Yargıtay Kararı 4. Hukuk Dairesi 2016/10155 E. 2018/211 K. 18.01.2018 T.

YARGITAY KARARI
DAİRE : 4. Hukuk Dairesi
ESAS NO : 2016/10155
KARAR NO : 2018/211
KARAR TARİHİ : 18.01.2018

MAHKEMESİ :Asliye Hukuk Mahkemesi

Davacılar … ve … vekili Avukat … tarafından, davalılar …. ve diğerleri aleyhine 30/03/2015 gününde verilen dilekçe ile basın yoluyla kişilik haklarına saldırı nedeniyle manevi tazminat istenmesi üzerine mahkemece yapılan yargılama sonunda; davalı … yönünden davanın husumet nedeniyle reddine, diğer davalılar yönünden davanın kısmen kabulüne dair verilen 17/03/2016 günlü kararın Yargıtay’ca incelenmesi davacılar vekili ile davalılar …. ve … vekilleri tarafından süresi içinde istenilmekle temyiz dilekçelerinin kabulüne karar verildikten sonra tetkik hakimi tarafından hazırlanan rapor ile dosya içerisindeki kağıtlar incelenerek gereği görüşüldü.
Dava, basın yoluyla kişilik haklarına saldırıdan kaynaklanan manevi tazminat istemine ilişkindir. Mahkemece, davalılardan … yönünden davanın husumet nedeniyle reddine, diğer davalılar … ve …. yönünden ise davanın kısmen kabulüne karar verilmiş; hüküm, davacılar vekili ve davalılar vekilince temyiz edilmiştir.
Davacılar vekili; … Gazetesi’nin 22/03/2015 tarihli nüshasında davalılardan … tarafından kaleme alınan “Bakandan eşine VIP havuz” başlıklı haber içeriğinde, “Türkiye’de olimpik sporcu yetiştirmek için oluşturulan yüzme havuzu Çevre ve Şehircilik Bakanı …’nin tesettürlü eşinin yüzme öğrenmesi için özel kullanıma tahsis edilmiştir. Şahsa özel bu uygulamanın, hem tesis işletme giderleri konusunda ek masrafa neden olduğu, hem de sporcuların antremanlarını aksattığı sızan bilgiler arasında..” şeklinde yer verilen ifadeler ile müvekkillerinin zan altında bırakıldığını, itibarlarının zedelendiğini, haberde yer alan ifadelerin gerçek dışı, iftira niteliğinde olduğunu belirterek, davacıların uğradığı manevi zararının tazmini isteminde bulunmuştur.
Davalılar, dava konusu haberin hukuka uygun, gerçek olgulara dayalı ve güncel olduğunu belirterek davanın reddine karar verilmesini gerektiğini savunmuşlardır.
Mahkemece, 5187 Sayılı Basın Kanunu’nun 13. maddesi uyarınca yazı işleri müdürünün yasal sorumluluğu bulunmadığından bahisle davalı … aleyhine açılan davanın husumet yokluğu nedeniyle reddine, diğer davalılar … Haber Ajansı Basın Yayıncılık A.Ş. ve … yönünden ise; davaya konu haberin bir duyumdan ibaret olması, olayın gerçek olduğuna dair somut bir bilgi ya da belgeye dayanılmaması nedeniyle davanın kısmen kabulüne karar verilmiştir.

━━━━━━━━━━━━━━━━

▸ Görev Yönergesi:
Basın yoluyla kişilik haklarına saldırı nedeniyle açılan manevi tazminat davasına ilişkin Yargıtay kararını, son cümlesinin ardından yazmayı sürdürün.

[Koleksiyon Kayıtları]
━━━━━━━━━━━━━━━━

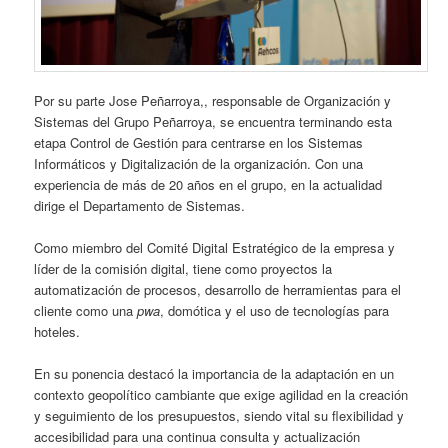
Por su parte Jose Peñarroya,, responsable de Organización y
Sistemas del Grupo Peñarroya, se encuentra terminando esta
etapa Control de Gestión para centrarse en los Sistemas
Informáticos y Digitalización de la organización. Con una
experiencia de más de 20 años en el grupo, en la actualidad
dirige el Departamento de Sistemas.
Como miembro del Comité Digital Estratégico de la empresa y
líder de la comisión digital, tiene como proyectos la
automatización de procesos, desarrollo de herramientas para el
cliente como una
pwa
, domótica y el uso de tecnologías para
hoteles.
En su ponencia destacó la importancia de la adaptación en un
contexto geopolítico cambiante que exige agilidad en la creación
y seguimiento de los presupuestos, siendo vital su flexibilidad y
accesibilidad para una continua consulta y actualización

━━━━━━━━━━━━━━━━

▸ Görev Yanıtı:
Dosya içerisindeki bilgi ve belgelere göre; dava konusu habere ilişkin olarak davalılardan … hakkında, ”iftira” suçundan kamu davası açıldığı, … . Asliye Ceza Mahkemesinin 2015/1656 esas sayılı dosyasında, davalının eyleminin sabit görülerek cezalandırılmasına ve hükmün açıklanmasının geri bırakılmasına karar verildiği, ancak kararın kesinleşip kesinleşmediğinin belli olmadığı anlaşılmıştır.
6098 sayılı Türk Borçlar Kanunu 74. maddesi (818 sayılı BK 53) uyarınca hakim, ceza hukukunun sorumlulukla ilgili hükümleriyle, ceza hakiminin kusurun değerlendirilmesi ve zararın belirlenmesine ilişkin kararı ile bağlı değil ise de, somut olayın özelliği itibarıyla maddi olgunun ve davalının sorumluluğunun tespiti açısından ceza dava dosyasının sonucu önem arz etmektedir. Bu nedenle ceza mahkemesindeki kararın kesinleşmesi beklenmeli ve tüm deliller birlikte değerlendirilerek varılacak sonuca göre bir karar verilmelidir. Mahkemece açıklanan bu yön gözetilmeden karar verilmiş olması usul ve yasaya uygun düşmediğinden kararın bozulması gerekmiştir.
SONUÇ: Temyiz edilen kararın yukarıda gösterilen nedenlerle BOZULMASINA, bozma nedenine göre tarafların diğer temyiz itirazlarının şimdilik incelenmesine yer olmadığına ve temyiz eden taraflardan peşin alınan harcın istek halinde geri verilmesine 18/01/2018 gününde oybirliğiyle karar verildi.